▸ Provided text
BY ANGELA MATUA
The Jamaica Bay Wildlife Refuge is getting a makeover.
The Nature Conservancy (TNC), the National Park Service (NPS) and Jamaica Bay-Rockaway Parks Conservancy (JBRPC) are collaborating on a project to improve the ecological health of habitats at the refuge and enhance visitor experience.
The project will include reducing invasive plants and restoring native plant communities, including flood and salt-tolerant plants. These conditions will create better habitats for migratory birds and improve the area’s ability to recover from floods. The organizations will also enlist volunteers to re-plant the site and monitor butterflies and pollinators.
“The JBRPC is proud to be working with The Nature Conservancy on this key restoration project that advances our goal to expand public access, increase recreational and educational opportunities, and preserve and restore natural areas, including wetland and wildlife habitat in Jamaica Bay,” said Tom Secunda, chairman of the Jamaica Bay-Rockaway Parks Conservancy.
TNC and NPS will call for volunteers to help plant more than 20,000 trees and shrubs within the next few years. The work is expected to begin in the fall of 2015 and continue through 2017. The baseline biological monitoring, including surveys of birds, soils, vegetation and insects, is currently taking place.
“This project will have implications beyond Jamaica Bay by demonstrating how land management strategies on coastal parklands and natural areas can enhance their resilience to climate change,” said Emily Nobel Maxwell, director of The Nature Conservancy’s New York City Program. “With more frequent flooding, sea level rise and severe storms predicted for New York City, this work has potential applications for the City’s 520 miles of coastline and beyond.”

▸ Exercise set
a - According to the article on the Jamaica Bay Wildlife Refuge, how many trees and shrubs will volunteers be called on to help plant?
b - Pick up the article on the Jamaica Bay Wildlife Refuge project after its final sentence and continue it in the same style.

▸ Data under study

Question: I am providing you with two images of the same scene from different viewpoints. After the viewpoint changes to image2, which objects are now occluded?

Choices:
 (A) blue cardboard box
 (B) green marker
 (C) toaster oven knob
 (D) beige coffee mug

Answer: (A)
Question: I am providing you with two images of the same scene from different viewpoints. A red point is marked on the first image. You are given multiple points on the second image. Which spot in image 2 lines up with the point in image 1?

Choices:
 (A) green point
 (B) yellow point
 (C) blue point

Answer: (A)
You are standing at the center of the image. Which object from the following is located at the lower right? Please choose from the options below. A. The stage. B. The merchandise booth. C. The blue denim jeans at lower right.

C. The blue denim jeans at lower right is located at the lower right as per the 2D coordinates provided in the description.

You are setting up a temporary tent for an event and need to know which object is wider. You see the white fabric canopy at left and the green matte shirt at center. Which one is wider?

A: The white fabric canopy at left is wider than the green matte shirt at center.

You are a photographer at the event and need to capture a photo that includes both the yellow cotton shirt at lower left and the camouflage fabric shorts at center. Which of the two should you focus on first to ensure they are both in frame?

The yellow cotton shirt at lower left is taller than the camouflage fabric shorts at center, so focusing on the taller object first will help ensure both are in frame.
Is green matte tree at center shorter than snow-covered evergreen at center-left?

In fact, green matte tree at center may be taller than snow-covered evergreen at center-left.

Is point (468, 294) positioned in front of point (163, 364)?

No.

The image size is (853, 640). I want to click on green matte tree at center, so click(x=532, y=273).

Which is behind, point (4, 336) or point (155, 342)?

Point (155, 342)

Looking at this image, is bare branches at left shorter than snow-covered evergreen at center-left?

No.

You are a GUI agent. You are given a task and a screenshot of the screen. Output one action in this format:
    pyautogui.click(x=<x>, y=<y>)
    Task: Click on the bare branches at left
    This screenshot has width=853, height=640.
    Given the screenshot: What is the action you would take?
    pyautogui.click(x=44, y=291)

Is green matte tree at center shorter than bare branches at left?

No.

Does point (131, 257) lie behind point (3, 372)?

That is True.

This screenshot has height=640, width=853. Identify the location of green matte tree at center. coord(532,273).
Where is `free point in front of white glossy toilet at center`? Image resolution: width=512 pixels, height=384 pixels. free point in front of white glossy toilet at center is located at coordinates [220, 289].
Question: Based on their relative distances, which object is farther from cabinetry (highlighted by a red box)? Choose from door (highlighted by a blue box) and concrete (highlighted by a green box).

▸ Written responses
a - More than 20,000 trees and shrubs.

b -
The Jamaica Bay Refuge Wildlife Refuge is home to more than 330 species of birds and other wildlife. It attracts more than 500,000 visitors every year. The site, part of the 11 park sites that make up the Gateway National Recreation Area, is also home to an array of native reptiles, amphibians, small mammals, more than 60 species of butterflies and one of the largest populations of horseshoe crabs in the Northeast.
“The Jamaica Bay Wildlife Refuge provides a home to many of New York City’s animal and plant-life that deserve to live in a secure environment that is free of invasive species and resilient to future storm surge flooding,” Councilman Donovan Richards said. “With our continuously growing city, we need to ensure that our marshes and wildlife sanctuaries remain protected and maintained to mitigate the harmful effects on native species.”